##### Entries provided
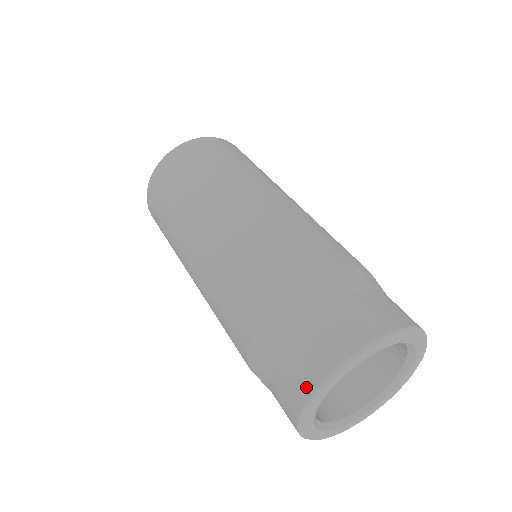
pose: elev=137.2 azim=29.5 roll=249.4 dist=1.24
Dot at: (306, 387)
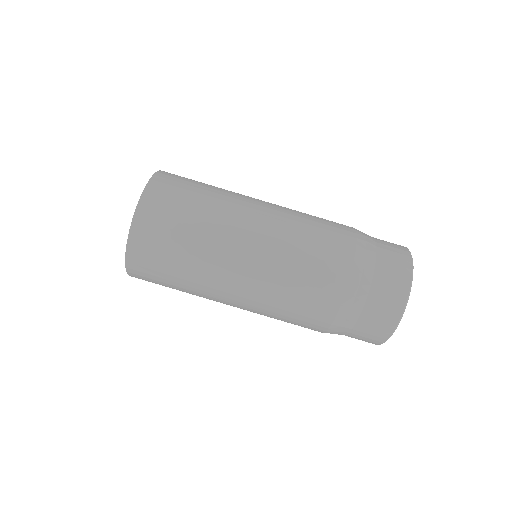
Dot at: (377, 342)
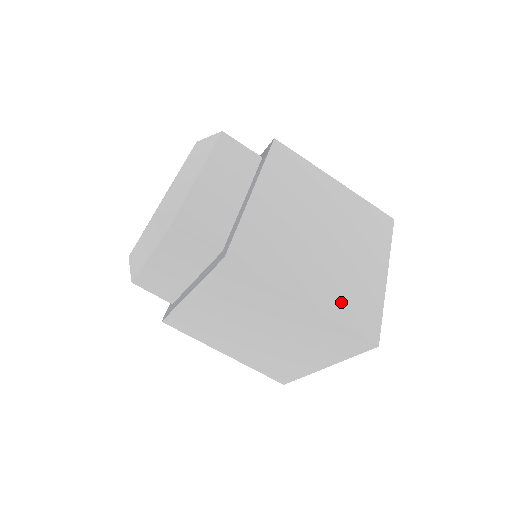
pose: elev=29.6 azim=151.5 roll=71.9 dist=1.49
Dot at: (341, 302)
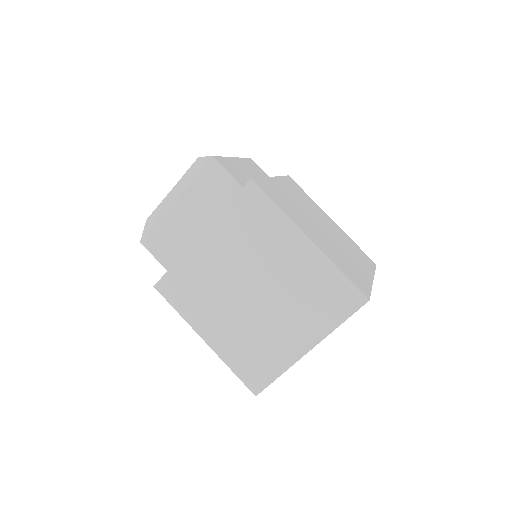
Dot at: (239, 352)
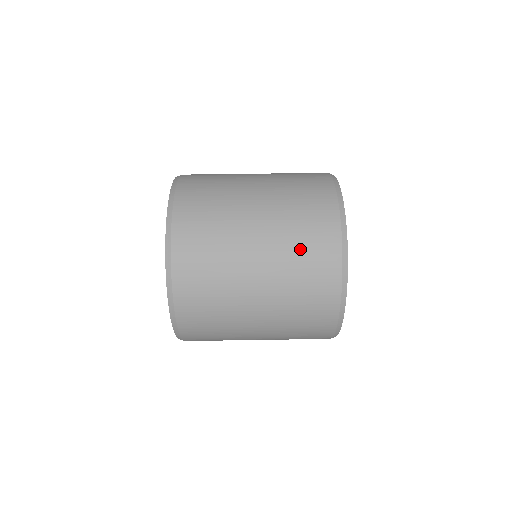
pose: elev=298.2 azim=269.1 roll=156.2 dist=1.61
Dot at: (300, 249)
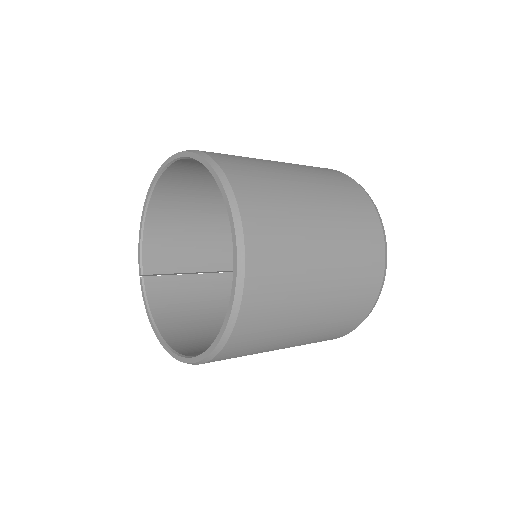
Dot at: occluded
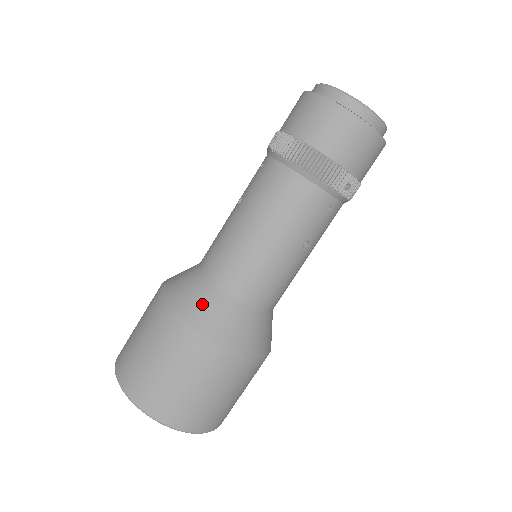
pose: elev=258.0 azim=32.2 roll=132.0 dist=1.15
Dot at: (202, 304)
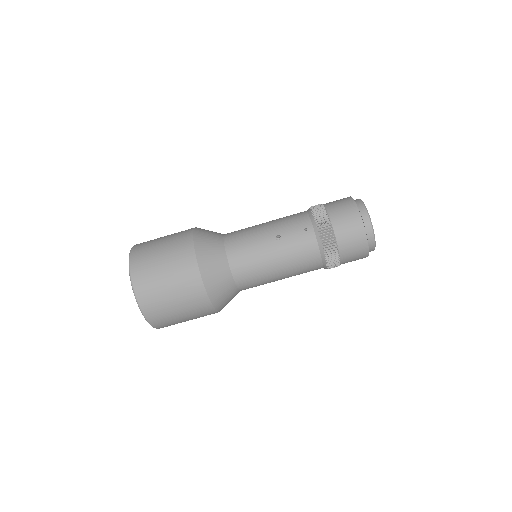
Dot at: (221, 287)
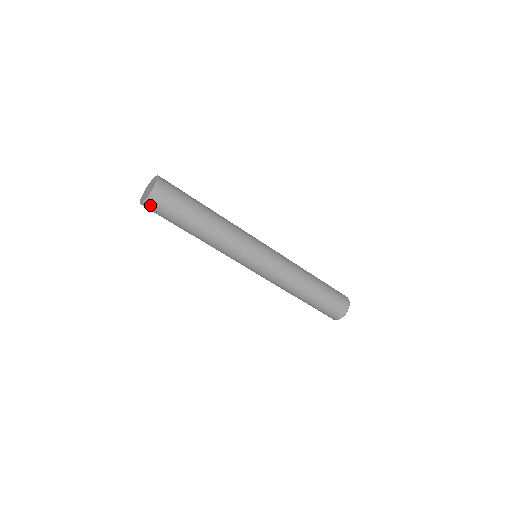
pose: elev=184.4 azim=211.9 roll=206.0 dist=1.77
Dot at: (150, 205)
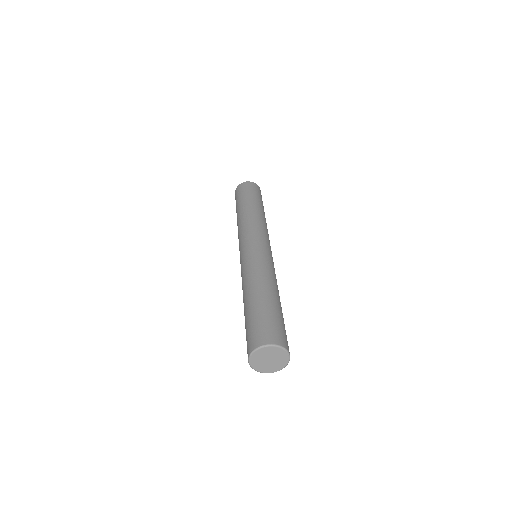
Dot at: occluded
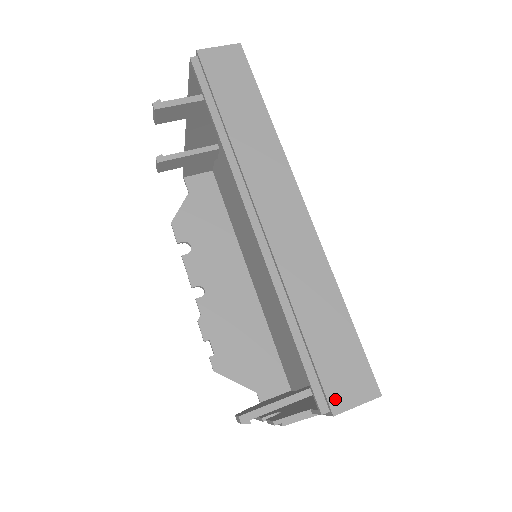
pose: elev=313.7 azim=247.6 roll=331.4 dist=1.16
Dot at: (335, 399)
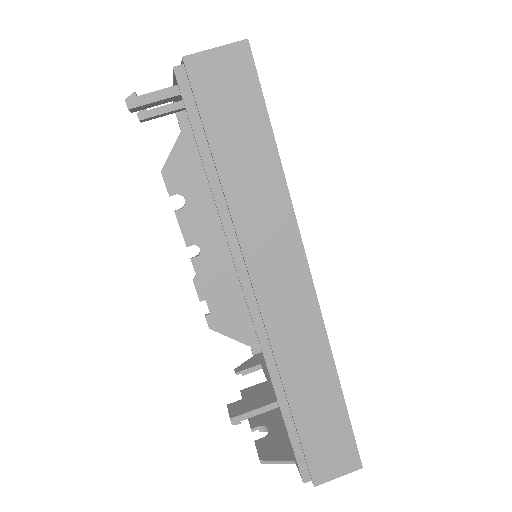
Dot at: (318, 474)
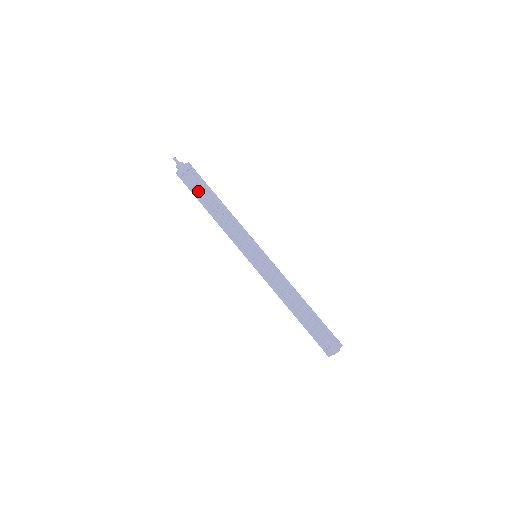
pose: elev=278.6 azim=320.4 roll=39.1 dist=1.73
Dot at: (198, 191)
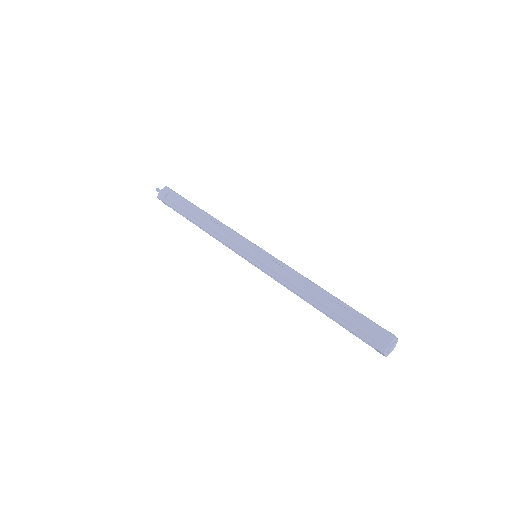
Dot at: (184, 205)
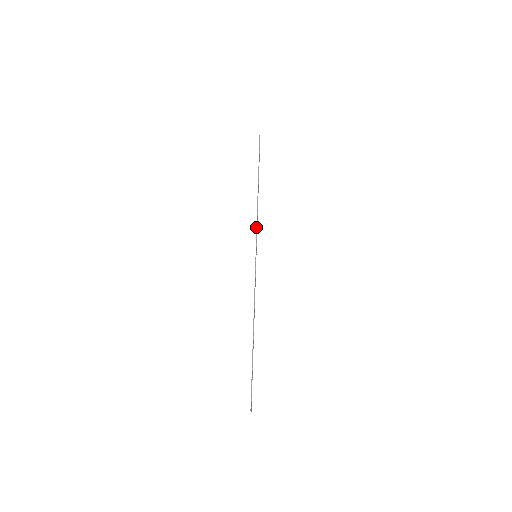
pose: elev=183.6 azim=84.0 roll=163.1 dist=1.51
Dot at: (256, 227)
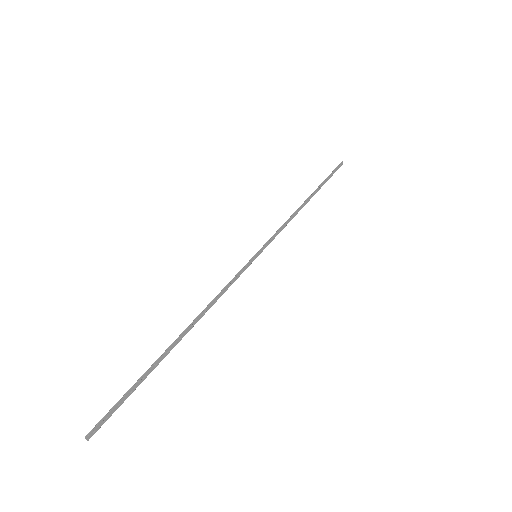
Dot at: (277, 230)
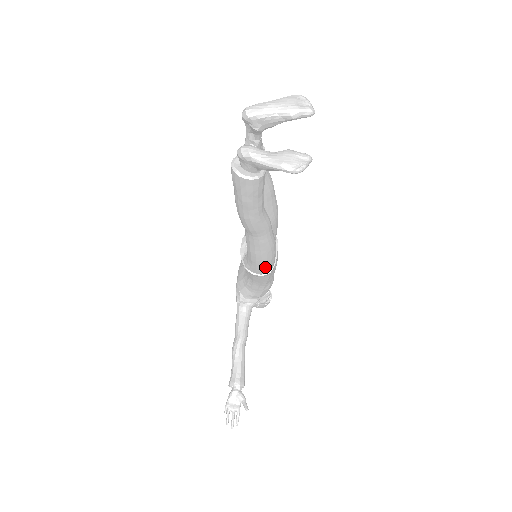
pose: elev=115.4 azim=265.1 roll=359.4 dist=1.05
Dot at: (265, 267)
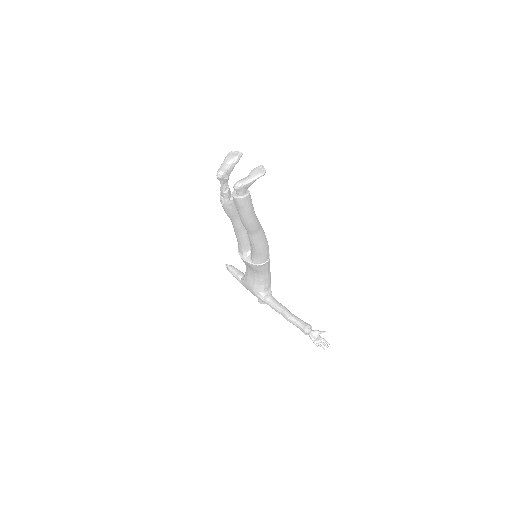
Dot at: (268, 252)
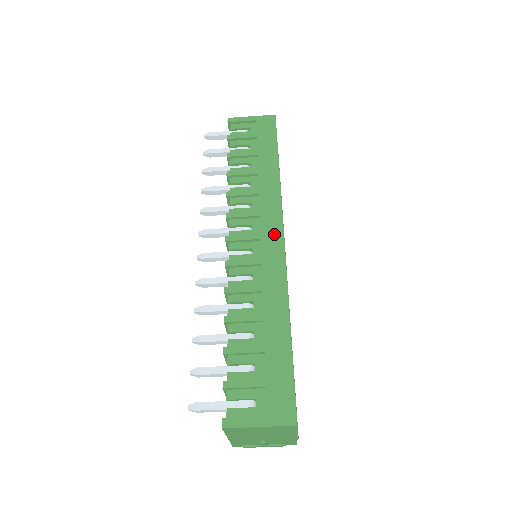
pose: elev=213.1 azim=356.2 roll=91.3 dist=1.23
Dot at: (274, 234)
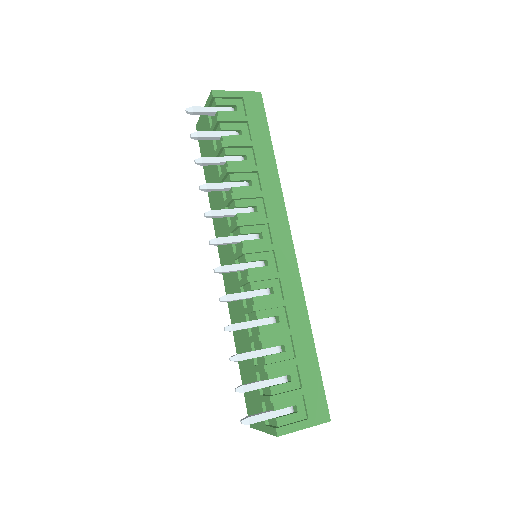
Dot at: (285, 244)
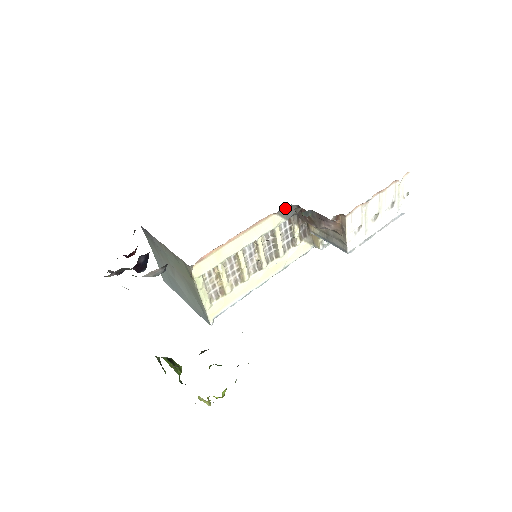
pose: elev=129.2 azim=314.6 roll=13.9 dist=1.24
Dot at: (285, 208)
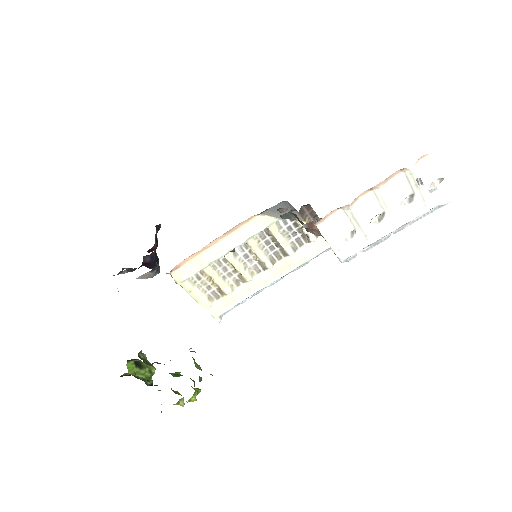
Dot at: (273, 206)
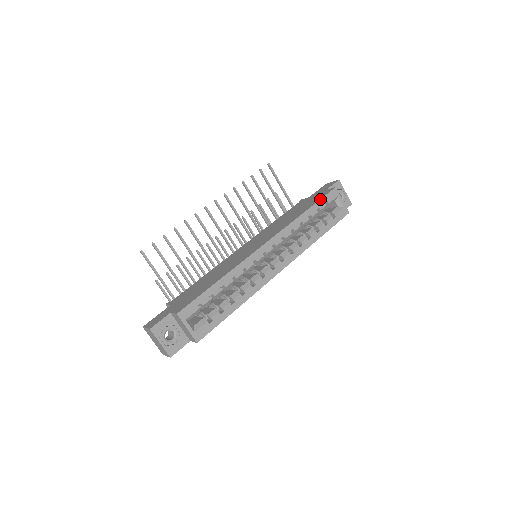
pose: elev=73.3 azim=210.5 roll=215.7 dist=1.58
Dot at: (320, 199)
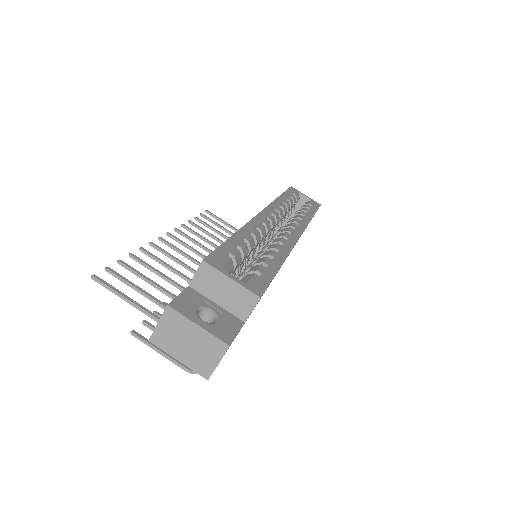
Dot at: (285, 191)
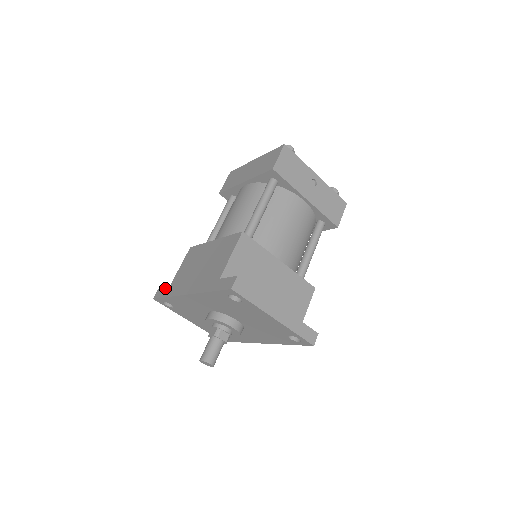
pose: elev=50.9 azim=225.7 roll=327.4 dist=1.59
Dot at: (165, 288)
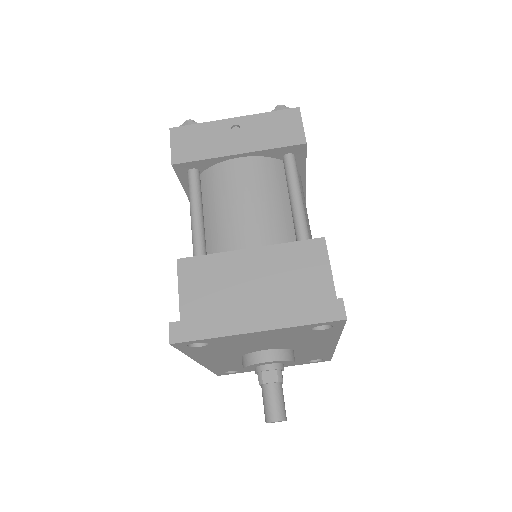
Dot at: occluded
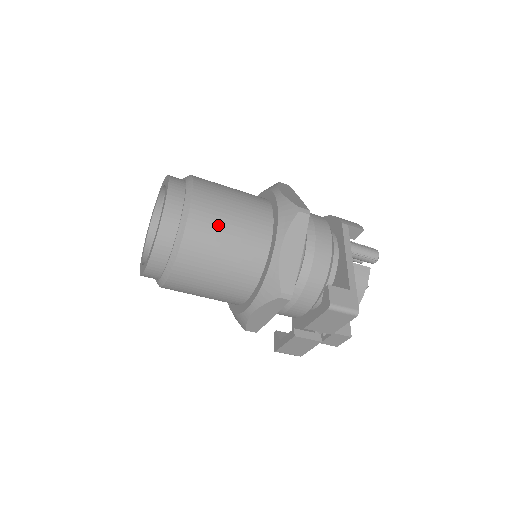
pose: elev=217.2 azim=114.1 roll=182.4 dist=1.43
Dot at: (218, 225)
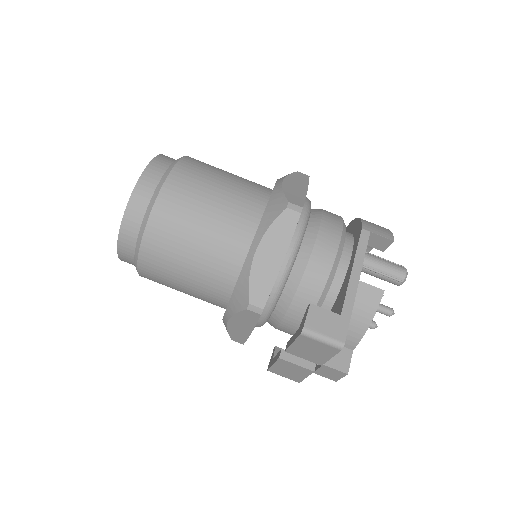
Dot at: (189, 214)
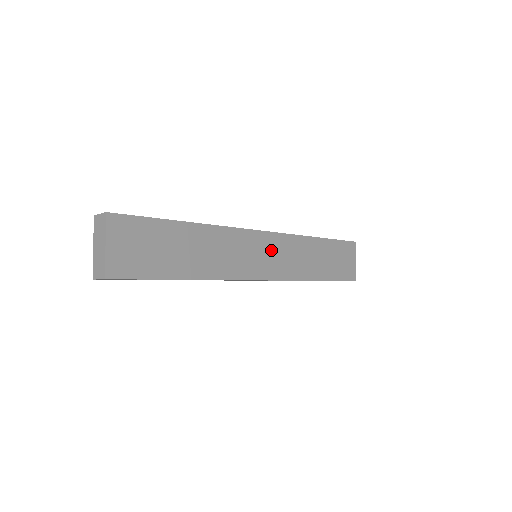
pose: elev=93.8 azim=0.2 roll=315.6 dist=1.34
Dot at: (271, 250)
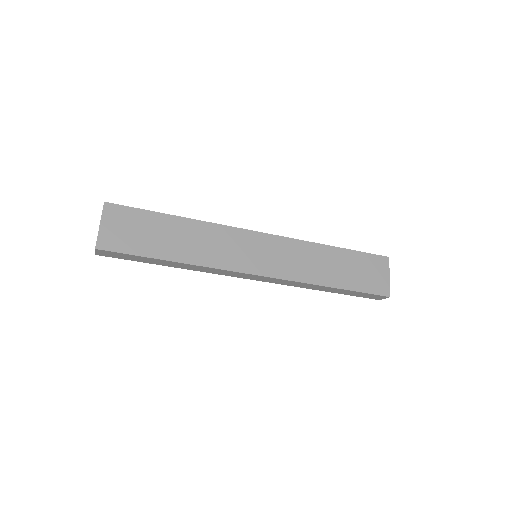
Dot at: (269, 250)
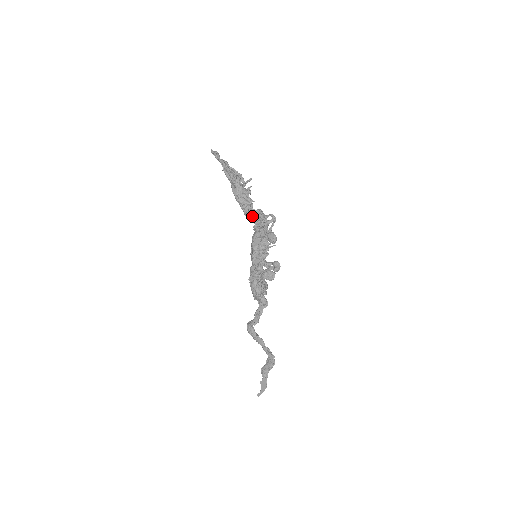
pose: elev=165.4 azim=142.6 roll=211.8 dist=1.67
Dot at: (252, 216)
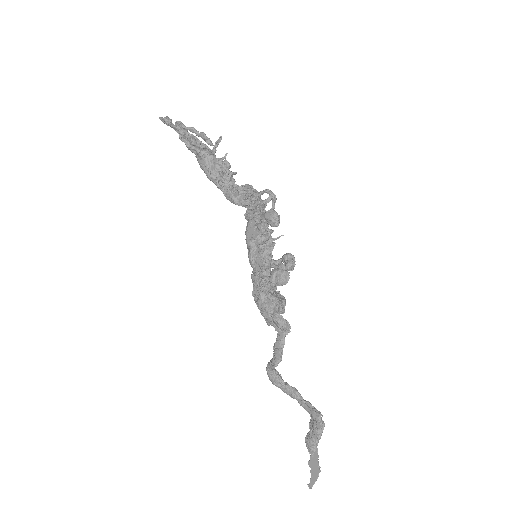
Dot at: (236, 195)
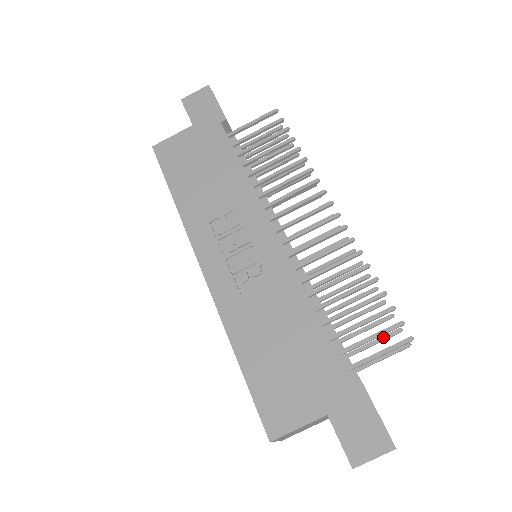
##########
Short task ->
Reproduce everything from the start of the items above down through the line that contains "Dot at: (277, 230)", including both ends. Leave the pictures out of your answer.

Final result ->
pose: elev=137.2 azim=29.5 roll=249.4 dist=1.24
Dot at: (306, 387)
Dot at: (377, 342)
pose: elev=29.6 azim=151.5 roll=71.9 dist=1.49
Dot at: (341, 302)
Dot at: (239, 352)
pose: elev=298.2 azim=269.1 roll=156.2 dist=1.61
Dot at: (300, 249)
Dot at: occluded
pose: elev=258.0 azim=32.2 roll=132.0 dist=1.15
Dot at: (202, 304)
Dot at: (221, 287)
pose: elev=184.4 azim=211.9 roll=206.0 dist=1.77
Dot at: (150, 205)
Dot at: occluded
pose: elev=313.7 azim=247.6 roll=331.4 dist=1.16
Dot at: (335, 399)
Dot at: (318, 474)
pose: elev=278.6 azim=320.4 roll=39.1 dist=1.73
Dot at: (198, 191)
Dot at: (184, 205)
pose: elev=183.6 azim=84.0 roll=163.1 dist=1.51
Dot at: (256, 227)
Dot at: (277, 230)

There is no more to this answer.